Balitbang Kemenag

Persoalan yang Menghambat Sertifikasi Guru PAI

Kam, 4 November 2021 | 02:15 WIB

Dalam Undang-Undang Nomor 14 tahun 2015 tentang Guru dan Dosen menyatakan bahwa syarat menjadi guru profesional minimal lulus sarjana (S1) atau diploma empat (D-(IV), menguasai empat kompetensi guru dan memiliki sertifikat pendidik. Ditambah sehat jasmani dan rohani. Namun, dari sekian syarat tersebut, masih minimnya guru Pendidikan Agama Islam (PAI) yang sudah memiki sertifikat.


Data Direktorat PAI tahun 2019 menyebutkan, dari 234.630 guru PAI masih ada 130.089 guru yang belum memiliki sertifikat pendidik. Bahkan 25.339 guru ASN dan non-AS yang sudah mengabdi lebih dari lima tahun juga belum tersertifikasi.
 

Tim Peneliti Bidang Pendidikan Agama dan Pendidikan Tinggi Keagamaan Puslitbang Pendidikan Agama dan Keagaman Badan Litbang dan Diklat Kementeria Agama RI tahun 2020, mengungkapkan keterbatasan anggaran pada Kementerian Agama atau kesalahan penentuan prioritas program menjadi penyebabnya. 

 

"Tiap tahunnya, sejak siberlakukannya Pendidikan dan Latihan Profesi Guru (PLPG) 2007-2017 hingga diberlakukan Pendidikan Profesi Guru (PPG) (2018) kuota peserta sangat sedikit. Sehingga amanah Undang-undang Guru dan Dosen (UUGD) tersebut belum dapat dituntaskan dalam rentang waktu 15 tahun," tulis peneliti dalam laporannya.

 

Para peneliti mengungkap beberapa temuan yang menyebabkan belum tercapainya PPG untuk Guru Pendidikan Agama Islam:
 

 

Penetapan kuota peserta masih  berdasarkan ketersediaan anggaran, bukan kepada target penyelesaian. Akibatnya tunggakan kewajiban program sertifikasi guru dalam jabatan menjadi tidak terukur dan tidak jelas kapan akan beakhirnya.
 

 

Dalam pelaksanaan PPG, tidak melibatkan Lembaga Pendidikan Tenaga Kependidikan (LPTK) dalam proses sosialisasi dan seleksi peserta, sehingga LPTK tidak memiliki peta potensi dan rekam jejak akademik peserta PPG untuk mengukur pencapaian sebelum dan setelah mengikuti PPG.
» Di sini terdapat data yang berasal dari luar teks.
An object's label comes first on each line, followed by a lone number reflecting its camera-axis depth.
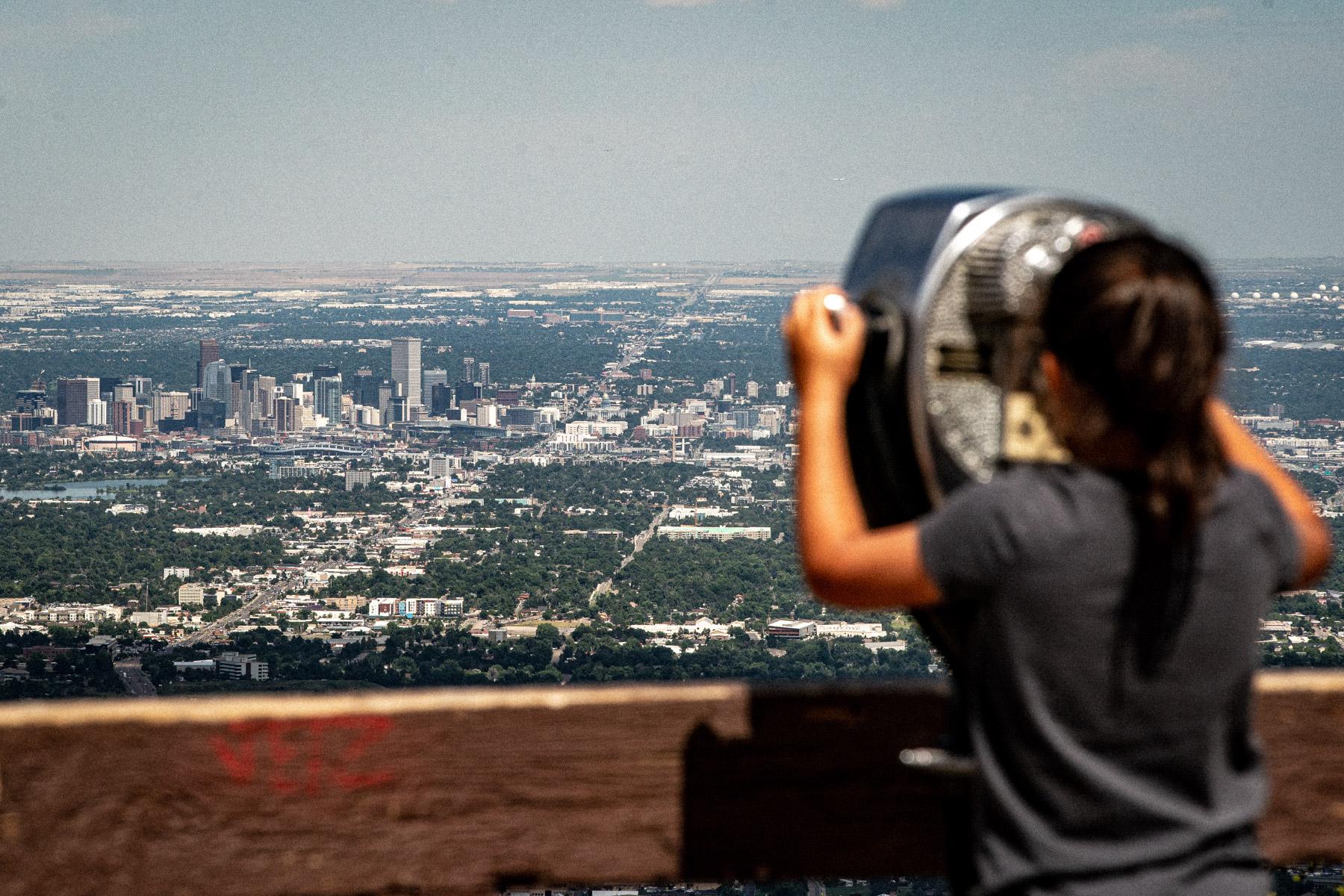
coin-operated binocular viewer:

Tidak meratanya fasilitas internet dalam pelaksanan kelas daring menyebabkan guru yang berada di daerah tertentu kesulitan mengakses Sistem Informasi dan Administrasi Guru Agama (SIAGA).
 

 

Waktu untuk sosialisasi sistem daring kepada peserta maupun dosen sangat singkat. Sehingga pembelajaran daring pada awal pekan banyak tersendat. Selain itu jadwal daring terlalu padat dan mengganggu tugas mengajar di sekolah. Selain itu, materi PPG yang terlalu padat sehingga hasilnya kurang efektif.
 

 

Selain itu, waktu PPG yang terlalu lama dan bersamaan waktunya dengan jam mengajar guru membuat peserta menjadi bosan dan kurang konsentgrasi.
Di sisi penjadwalan, uji kompetensi dirasa terlalu dekat dengan berakhirnya kegiatan PPL. Sehingga merepotkan koordinasi dengan sekolah mitra dan distribusi penguji.
 

 

Penyebab lainnya adalah sebagian peserta mangalami kesulitan biaya. Misalnya biaya transportasi, pembelian kuota bahkan sebagian guru harus memberi honor kepada guru pengganti di sekolah.